Pour répondre à la question de recherche, nous nous sommes intéressés à l’utilisation de la langue facile à lire en Suisse. Nous avons mené une recherche documentaire sur les cantons suisses afin de comprendre combien de documents sont disponibles, quel type de contenu a été traduit et par qui ( administration publique cantonale, communale ou milieu associatif ). Le projet de recherche étant dans sa phase initiale, seuls les documents disponibles sur Internet ont été consultés dans le courant de l’année 2021.
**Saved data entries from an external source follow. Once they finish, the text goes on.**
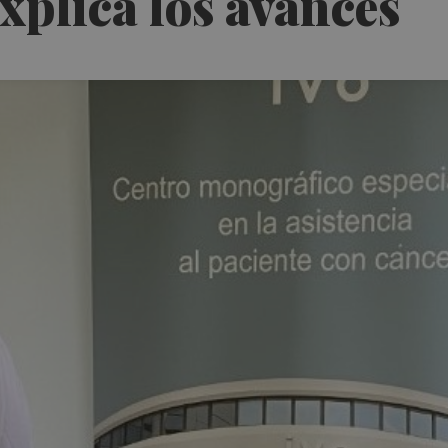
xplica los avances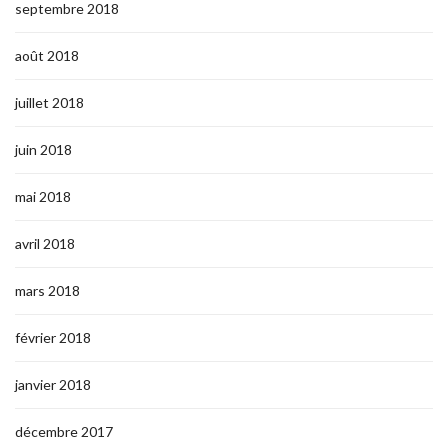
septembre 2018
août 2018
juillet 2018
juin 2018
mai 2018
avril 2018
mars 2018
février 2018
janvier 2018
décembre 2017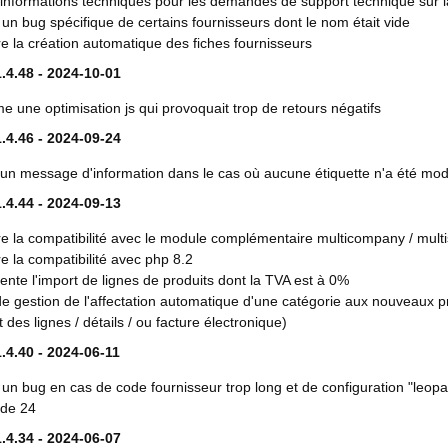
'informations techniques pour les demandes de support technique sur 
 un bug spécifique de certains fournisseurs dont le nom était vide
e la création automatique des fiches fournisseurs
.4.48 - 2024-10-01
e une optimisation js qui provoquait trop de retours négatifs
.4.46 - 2024-09-24
'un message d'information dans le cas où aucune étiquette n'a été mod
.4.44 - 2024-09-13
e la compatibilité avec le module complémentaire multicompany / multi
e la compatibilité avec php 8.2
nte l'import de lignes de produits dont la TVA est à 0%
e gestion de l'affectation automatique d'une catégorie aux nouveaux pro
t des lignes / détails / ou facture électronique)
.4.40 - 2024-06-11
 un bug en cas de code fournisseur trop long et de configuration "leopa
 de 24
.4.34 - 2024-06-07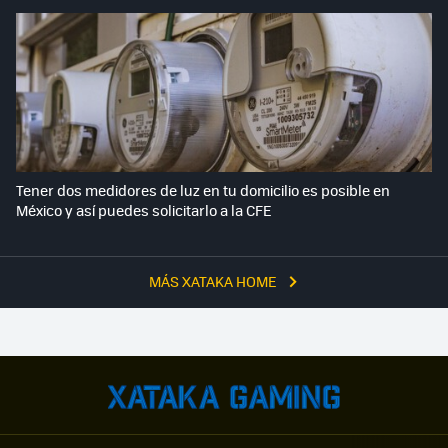
Tener dos medidores de luz en tu domicilio es posible en
México y así puedes solicitarlo a la CFE
MÁS XATAKA HOME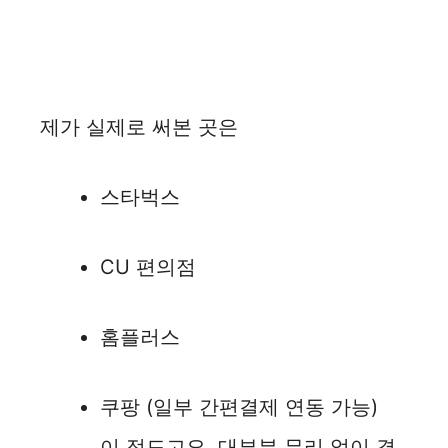
제가 실제로 써본 곳은
스타벅스
CU 편의점
홈플러스
쿠팡 (일부 간편결제 연동 가능)
이 정도고요, 대부분 무리 없이 결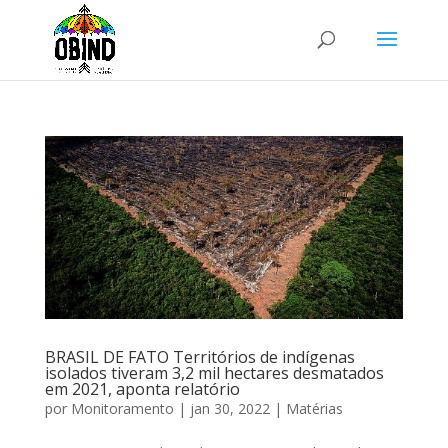
BRASIL DE FATO Territórios de indígenas
isolados tiveram 3,2 mil hectares desmatados
em 2021, aponta relatório
por
Monitoramento
|
jan 30, 2022
|
Matérias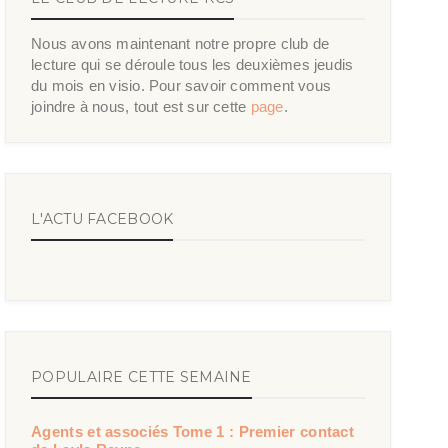
Nous avons maintenant notre propre club de
lecture qui se déroule tous les deuxièmes jeudis
du mois en visio. Pour savoir comment vous
joindre à nous, tout est sur cette
page
.
L'ACTU FACEBOOK
POPULAIRE CETTE SEMAINE
Agents et associés Tome 1 : Premier contact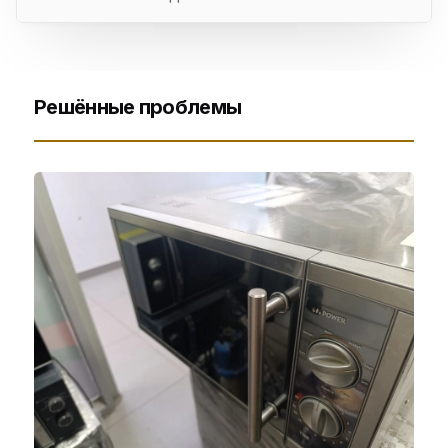
Решённые проблемы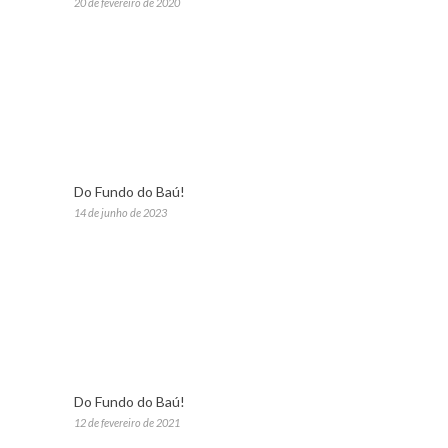
20 de fevereiro de 2020
Do Fundo do Baú!
14 de junho de 2023
Do Fundo do Baú!
12 de fevereiro de 2021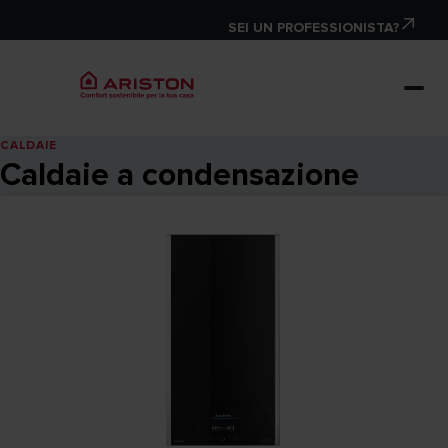
SEI UN PROFESSIONISTA?
CALDAIE
Caldaie a condensazione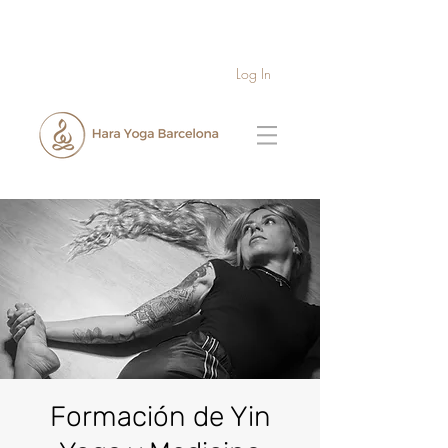
Log In
Formación de Yin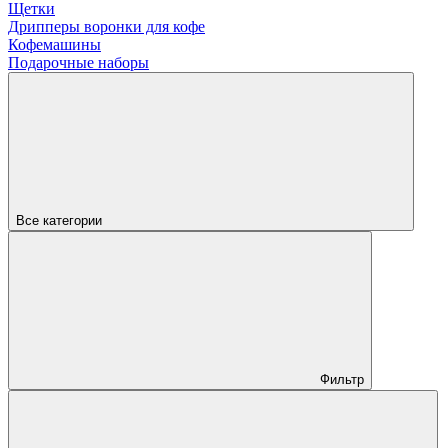
Щетки
Дрипперы воронки для кофе
Кофемашины
Подарочные наборы
Все категории
Фильтр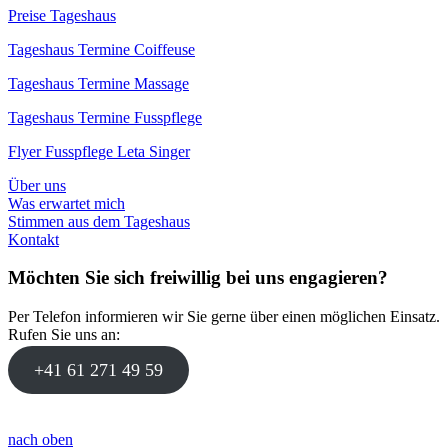
Preise Tageshaus
Tageshaus Termine Coiffeuse
Tageshaus Termine Massage
Tageshaus Termine Fusspflege
Flyer Fusspflege Leta Singer
Über uns
Was erwartet mich
Stimmen aus dem Tageshaus
Kontakt
Möchten Sie sich freiwillig bei uns engagieren?
Per Telefon informieren wir Sie gerne über einen möglichen Einsatz.
Rufen Sie uns an:
+41 61 271 49 59
nach oben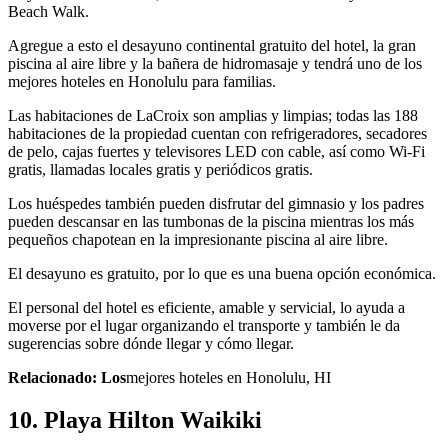
Beach Walk.
Agregue a esto el desayuno continental gratuito del hotel, la gran
piscina al aire libre y la bañera de hidromasaje y tendrá uno de los
mejores hoteles en Honolulu para familias.
Las habitaciones de LaCroix son amplias y limpias; todas las 188
habitaciones de la propiedad cuentan con refrigeradores, secadores
de pelo, cajas fuertes y televisores LED con cable, así como Wi-Fi
gratis, llamadas locales gratis y periódicos gratis.
Los huéspedes también pueden disfrutar del gimnasio y los padres
pueden descansar en las tumbonas de la piscina mientras los más
pequeños chapotean en la impresionante piscina al aire libre.
El desayuno es gratuito, por lo que es una buena opción económica.
El personal del hotel es eficiente, amable y servicial, lo ayuda a
moverse por el lugar organizando el transporte y también le da
sugerencias sobre dónde llegar y cómo llegar.
Relacionado: Los
mejores hoteles en Honolulu, HI
10. Playa Hilton Waikiki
L’adoption du langage simplifié en Suisse

Au niveau de l’administration publique suisse en général, l’adoption de la langue facile à lire a subi une légère accélération suite à la crise du Coronavirus, même si elle reste lente en comparaison avec des pays voisins tels que la France. Nous retrouvons par exemple en langage simplifié les principales informations sur le Coronavirus publiées sur le site web de l’OFSP, ainsi qu’une description du fonctionnement du système politique suisse disponible sur le portail de l’Assemblée fédérale.

Au niveau des cantons, six se montrent actuellement proactifs en termes d’adoption de la langue facile à lire. Il s’agit des cantons de Fribourg, Genève, Berne, Argovie, Lucerne et Saint-Gall qui ont publié un ou plusieurs documents, concernant, entre autres, la protection de l’adulte, l’accessibilité des services cantonaux ou des renseignements pratiques pour les nouveaux arrivants. Or, les demandes de simplification du langage administratif se multiplient, à la fois dans le monde politique et associatif. Dans les cantons suisses romands, les débats à ce sujet sont nombreux au sein des organes législatifs cantonaux, notamment à Genève, Vaud et Fribourg. Certaines communes ont également pris de l’avant : la ville de Berne a par exemple entièrement traduit son site Internet, et la commune de Bourg-en-Lavaux a entrepris des travaux comparables. Des actions sont aussi entreprises dans le monde culturel : à Genève, le musée Ariana propose par exemple une visite entièrement en langue facile à lire et comprendre. Au vu de la diversité croissante des besoins spécifiques au sein de la population, l’administration s’interroge quant à l’adaptation des services publics à ces groupes cibles. Cette recherche montre qu’à ce jour un nombre croissant d’administrations cantonales suisses opte pour une simplification du langage et les questionnements dans le monde politique se font de plus en plus nombreux.


Note: cet article a été publié dans le cadre de l'IDHEAP Policy brief no.5.